Responding to Dov Zakheim (and Kori Schake), Nick Gvosdev over at The Washington Realist asks a great question:
"I am genuinely interested to know whether there is serious consideration about creating a pipeline that would take retiring active duty military officers who have many of the nation-building skills needed by State--as well as the relevant management experience, and oftentimes language and cultural expertise--and be able to transition them into the Department of State? After years of promises, the civilian response corps that was supposed to be able to step up to the plate has what, a few dozen people assigned to it?"

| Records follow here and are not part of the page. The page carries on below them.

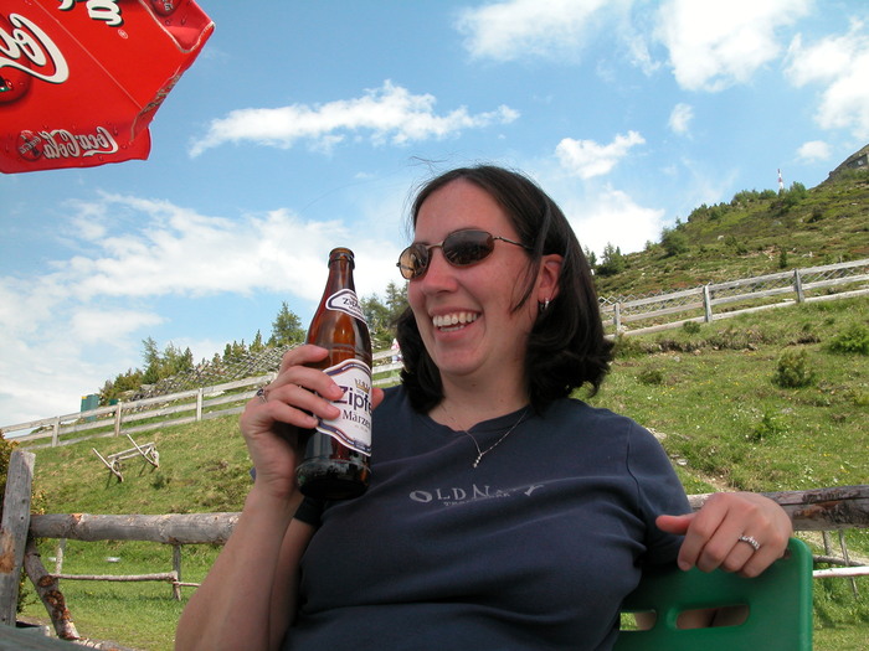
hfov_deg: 63.4
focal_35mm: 28
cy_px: 326
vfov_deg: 49.7
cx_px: 434
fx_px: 703
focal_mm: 7.1
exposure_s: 1/271
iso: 100
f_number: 6.3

The answer is, yes, there was serious consideration of this idea, at least during the time I was there. Back in 2005-06, what Nick suggests was pushed and supported by the Policy Planning staff, among others, and seriously considered by Secretary Rice. The Foreign Service, however, hated it for obvious and unfortunate reasons. The thought that some military officer would move laterally into a mid-career diplomatic or civilian post in the State Department, jumping ahead of Foreign Service officers who had served their time stamping visas in Botswana or someplace, was a non-starter for the institutional Foreign Service. And needless to say, no military officer worth a damn would retire after a decade or so in uniform to stamp visas in Botswana with 24-year-olds fresh out of their A-100 class. Sadly, the idea never went anywhere.